日経平均は続落し、下げ幅は200円を超えた。
前日の米株式市場では、パウエル米連邦準備制度理事会(FRB)議長が2日目となる下院特別委員会での証言においてパンデミック危機からの回復が依然不透明だと懸念を再表明したことで投資家心理が悪化、調整局面を抜けかけていたように見えていたハイテク株を含め広く売られ、ナスダック総合指数は3%安、NYダウやS&P500種株価指数も2%前後の下落となった。
この流れを受けて、日経平均は寄り付き直後に一時200円超下落する場面があったが、即座に下げ渋り、前場は23200円台まで戻して取引を終えていた。
機関投資家による中間期末の配当取りを狙った買いなど需給面での要素も下支え役として寄与したようだ。
ただ、後場に入ってから、アジア市場が軟調に推移するなか、NYダウ先物がやや下げ幅を拡大すると、これに併せて日経平均も再度下げ幅を拡げる展開となり、結局、本日の安値圏で取引を終えた。
大引けの日経平均は前日比258.67円安の23087.82円となった。
東証1部の売買高は12億4782万株、売買代金は2兆2909億円だった。
セクター別では、鉄鋼を筆頭に非鉄金属、鉱業、輸送用機器、ゴム製品などが下落率上位となり、ほぼ全面安だった。
東証33業種中では精密機器のみが上昇した。
東証1部の値下がり銘柄は全体の77%、対して値上がり銘柄は19%であった。
個別では、佐川急便を傘下に持つSGホールディングス (T:9143)との資本・業務提携を解消する方針を固めたと一部で報じられた日立物流 (T:9086)が一時14%を超える急落となった。

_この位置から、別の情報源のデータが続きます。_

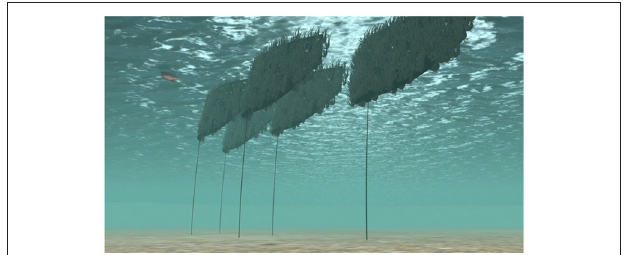
FIGURE 2 | A patented 2D sheet, developed by Seaweed Energy Solutions for seaweed cultivation in exposed waters (image from www.theexplorer.no/solutions/industrial-scale-offshore-seaweed-cultivation/). Image reproduced with permission.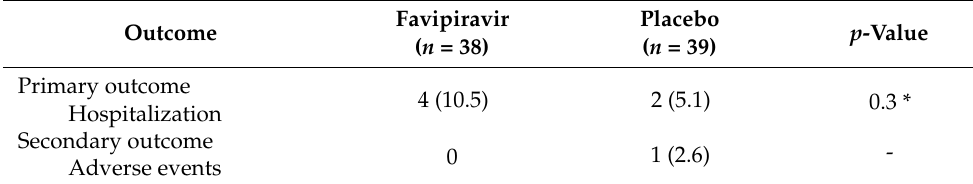
Table 2. Primary and secondary outcomes in the study groups.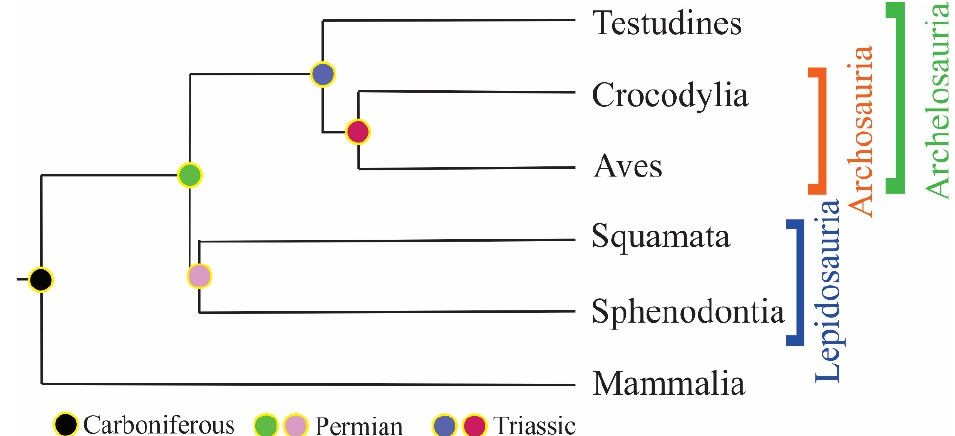
Figure 1. Evolutionary tree of amniotes (adapted from Ref. [5]. 2009, Shedlock, A.M., et al.).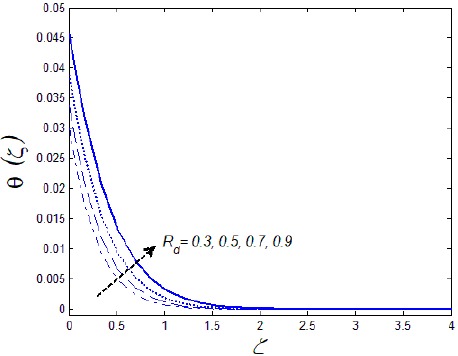
Figure 10. Upshot of R d on temperature field θ ( ζ ) .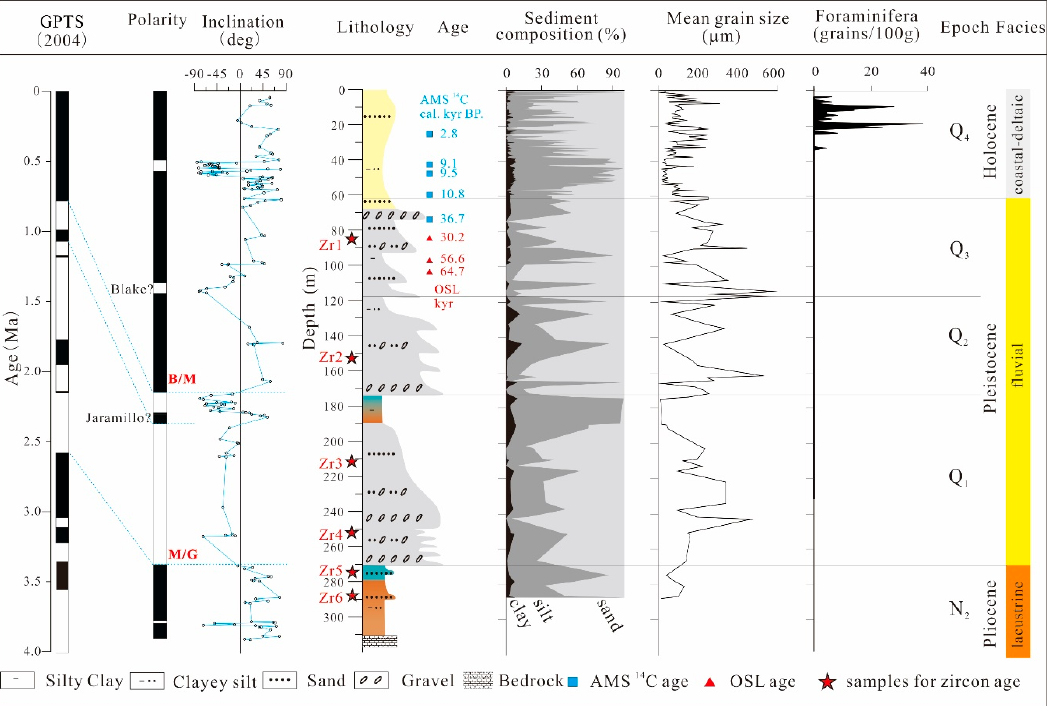
Figure 2. Chronology, lithology and facies of core RGK15. Showing the location of samples for zircon geochronology (Zr1 – Zr6).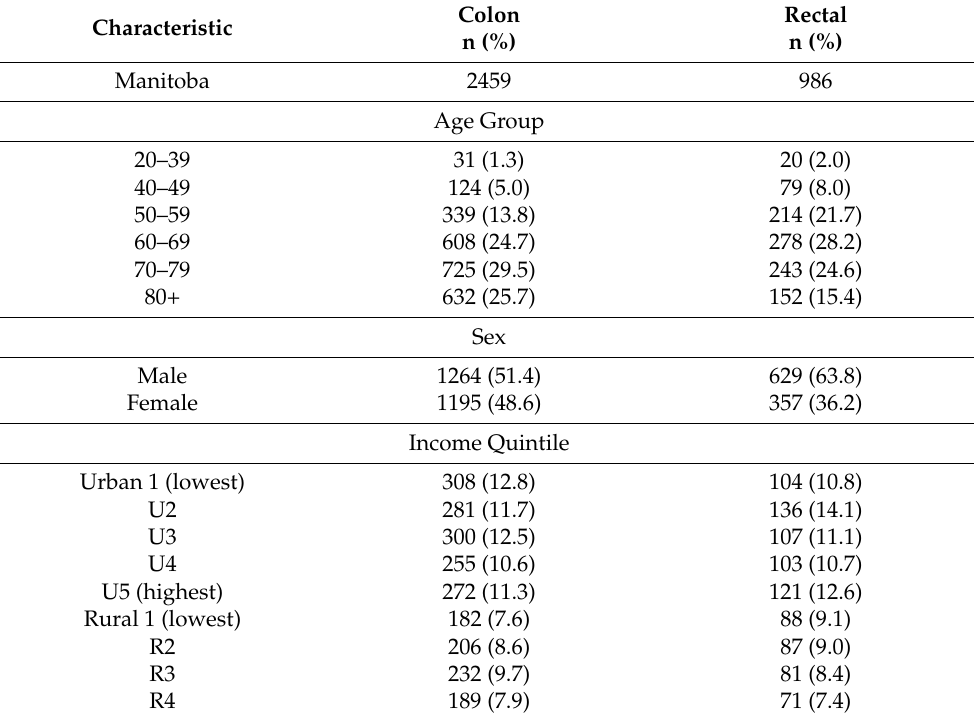
Table 1. Characteristics of individuals diagnosed with colon or rectal cancer, Manitoba, 2010–2014.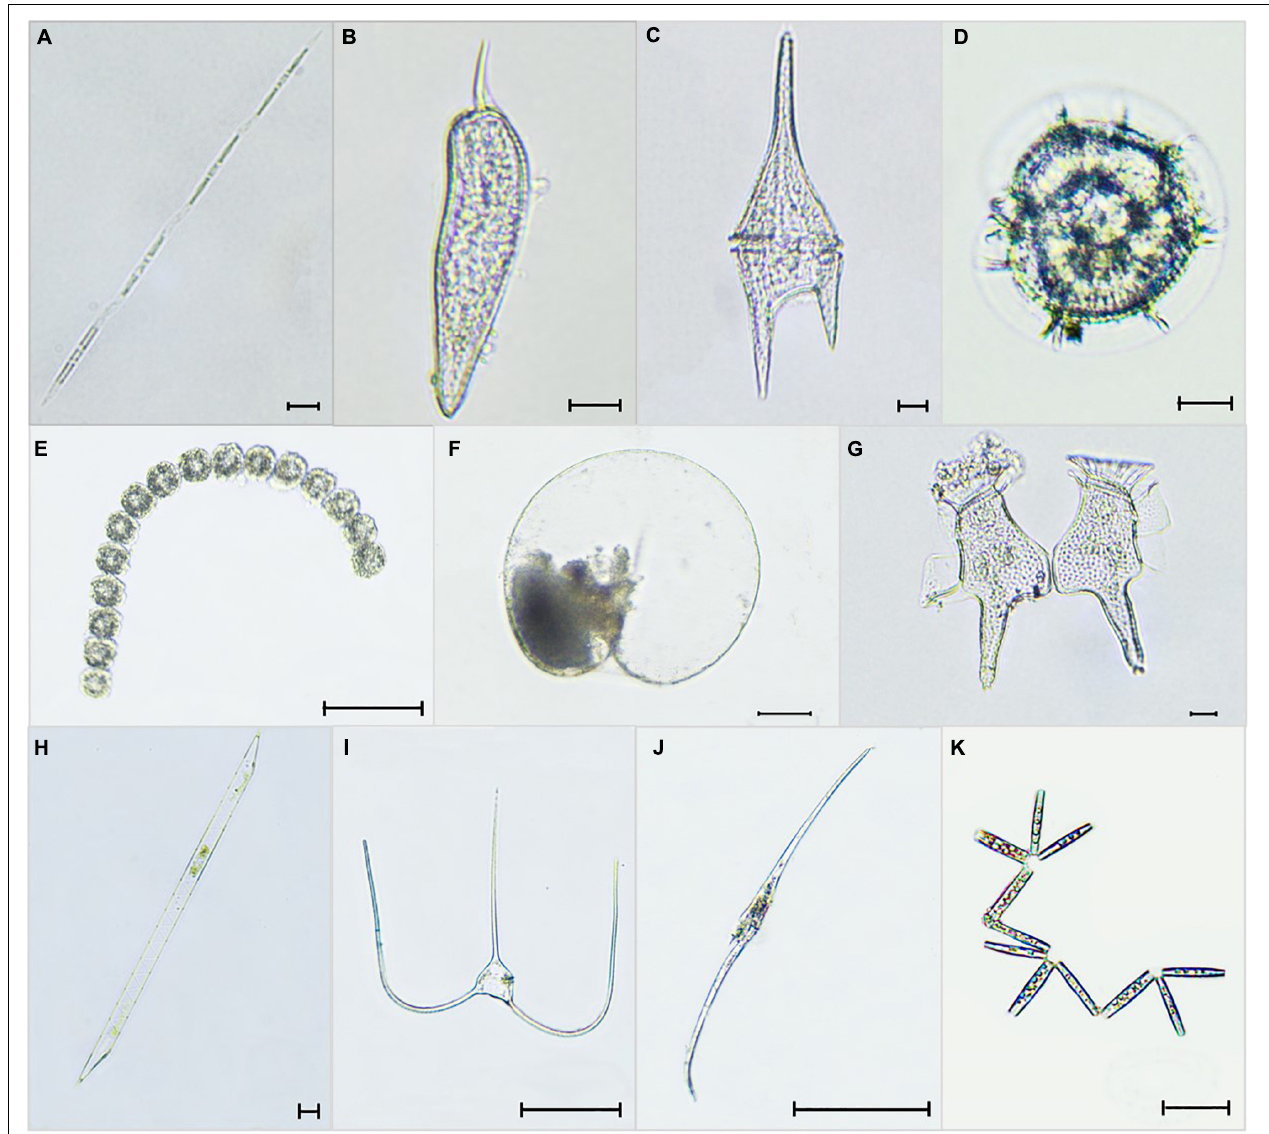
FIGURE 5 | Selected micrographs of the phytoplankton observed in the five bays of E. Visayas, 2020–2021: (A) Pseudo-nitzschia sp. (B) Prorocentrum sigmoides , (C) Ceratium furca ( Tripos furca ), (D) Pyrodinium bahamense , (E) Gymnodinium catenatum , (F) Noctiluca scintillans , (G) Dinophysis caudata , (H) Rhizosolenia fallax , (I) Ceratium trichoceros ( Tripos trichoceros ), (J) Ceratium inflatum ( Tripos inflatus ), and (K) Thalassionema nitzschioides . Scale Bars: (A–D,F–H) = 10 µ m; (E, I–K) = 100 µ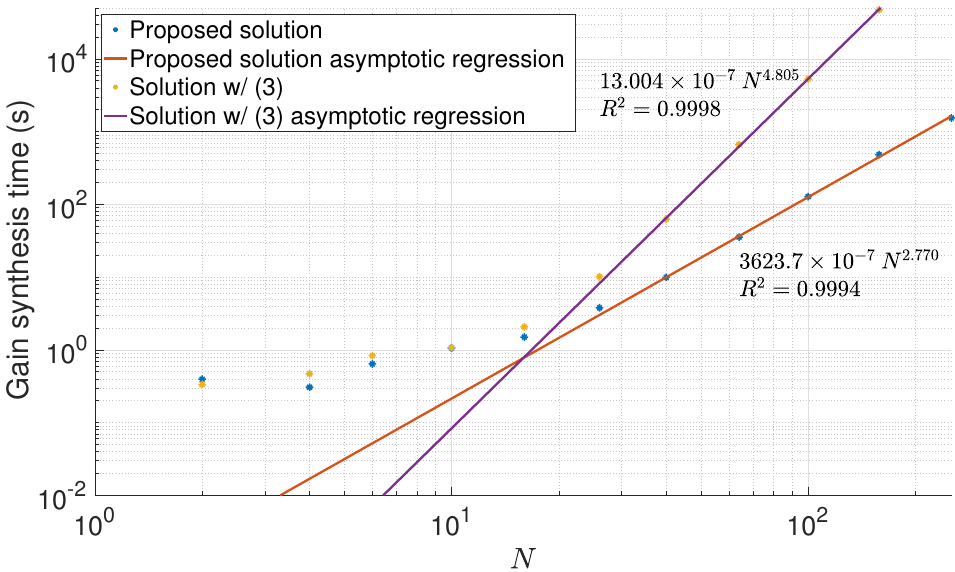
Figure 2. Synthesis wall-clock time of a distributed filter for the N tanks network, as a function of the dimension of the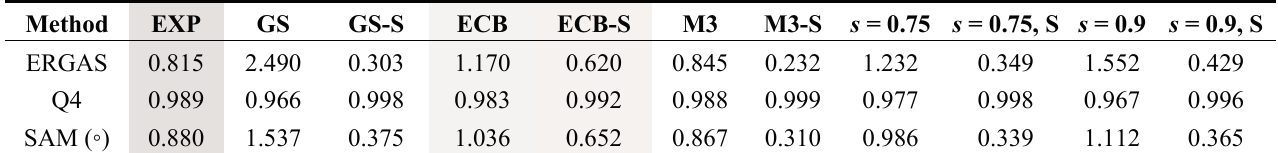
Table 5. Quantitative comparison of the fusion results after degrading the images into the LR resolution, i.e ., at 2.4 m, to check the consistency property of the Wald’s protocol for the QuickBird dataset at full scale.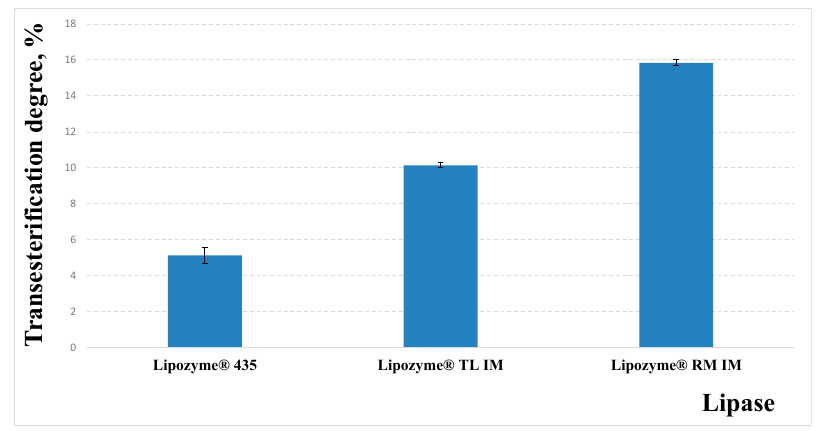
Figure 1. Dependence of transesterification degree on the species of lipases under the same process conditions.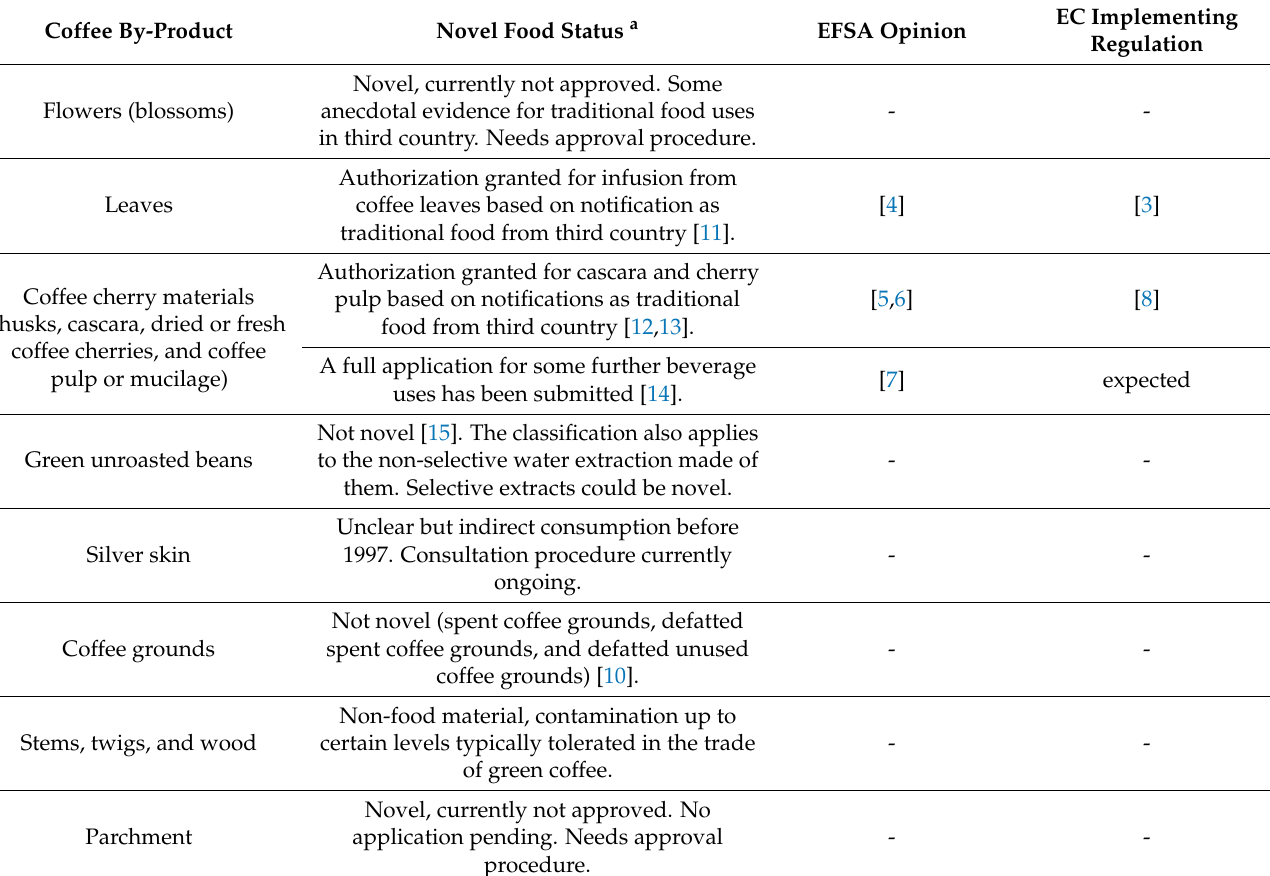
Table 1. Coffee by-products and assessment of their novel food status considering Regulation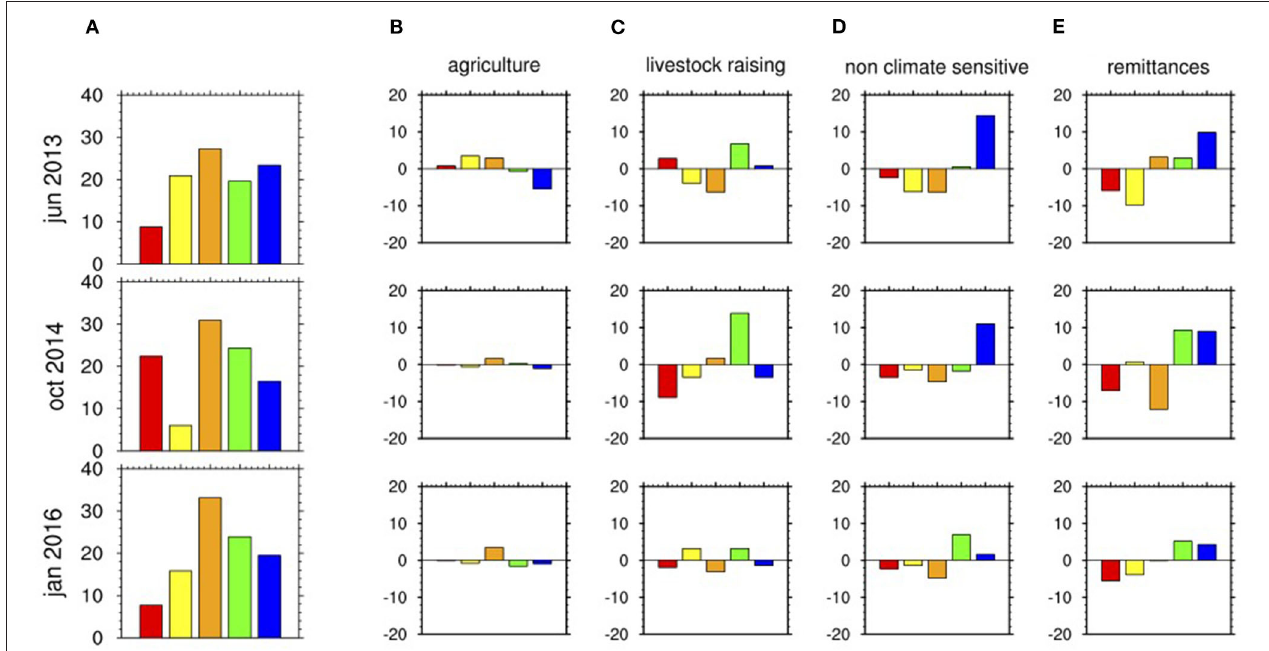
FIGURE 7 | (A) The distribution of rural households into the 5 clusters defined in IN2020, red to blue from least to most food secure, across the three surveys, 2013–2016 from top to bottom. The middle cluster, in orange, is the most common. (B–E) depict variations in cluster membership with respect to the all-household distribution, in (A) , as a function of primary source of income: (B) is for agriculture, (C) is for livestock raising, (D) is for non climate-sensitive activities and (E) is for remittances.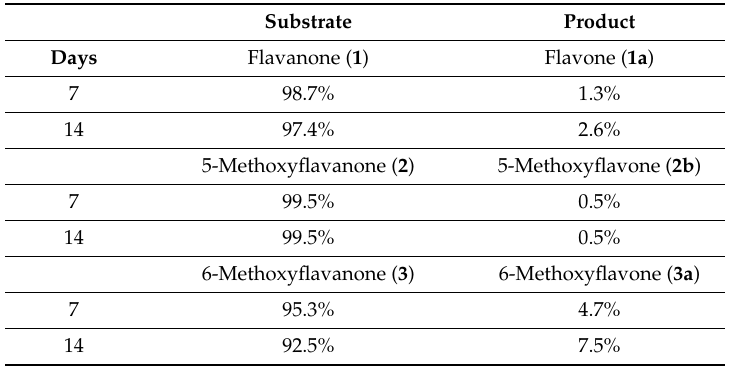
Table 2. Percentage of substrates and biotransformation products in G. max water cultures.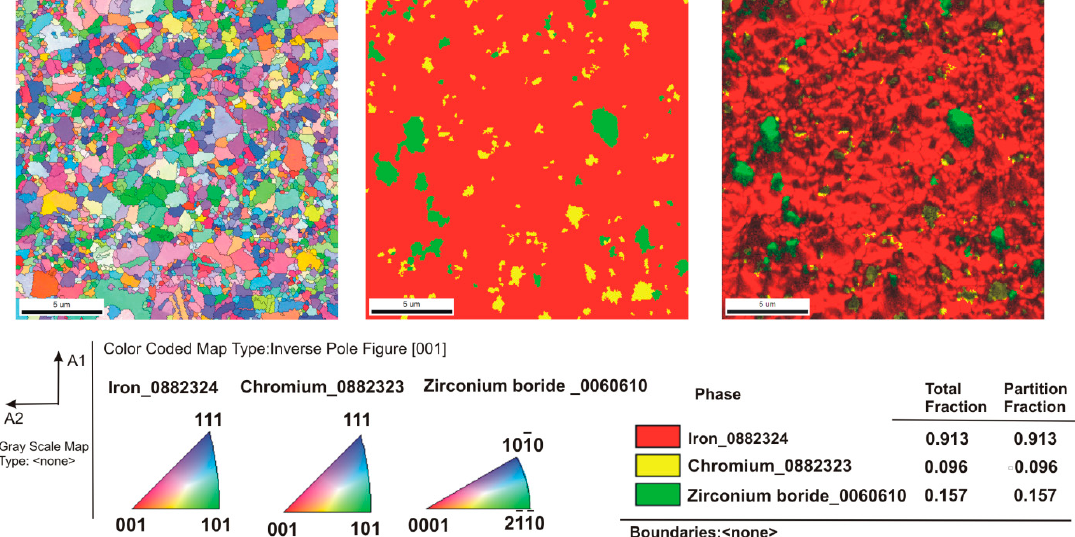
Figure 6. The EBSD maps of the steel+5% ZrB 2 composite.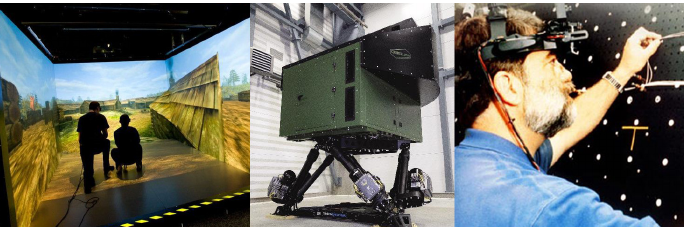
Figure 2. CAVE immersive virtual reality ( left ), professional tank trainer [12] ( middle ), and wiring process of Boening 777 aircraft [13] ( right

ただ、その後、日立物流が「解消ではなく持ち分比率の変更を含めた見直しについて、本日の取締役会の議題としている」と発表したことが報じられて下げ渋り、結局、大引けでは4%安となった。
また、欧州での新型コロナウイルスの感染再拡大を嫌気し、欧州地域での売上比率が高い板硝子 (T:5202)が大幅下落したほか、第1四半期の大幅赤字決算がマイナス視されたミツバ (T:7280)も大きく下げた。
一方、今期の大幅増益見通しが好感されたハピネット (T:7552)が2ケタを超える大幅高となったほか、9月既存店売上高が2カ月ぶりのプラス転換となった、しまむら (T:8227)、上半期業績予想の上方修正がポジティブ視された日本調剤 (T:3341)やアドソル日進 (T:3837)も大きく上昇した。
東証1部の売買代金上位では、ソフトバンクG (T:9984)、ソフトバンク (T:9434)、任天堂 (T:7974)、トヨタ (T:7203)、ホンダ (T:7267)、富士フイルム (T:4901)、日立製作所 (T:6501)などが下落した。
一方、2020年の半導体製造装置の世界販売額が上方修正されたことが好感された東京エレクトロン (T:8035)のほか、行政のデジタル化を推進する「デジタル庁」の創設を巡る思惑が続いたNEC (T:6701)は地合いが悪い中でも大幅高となった。
そのほか、武田薬品 (T:4502)、NTT (T:9432)、HOYA (T:7741)、サイボウズ (T:4776)なども上昇した。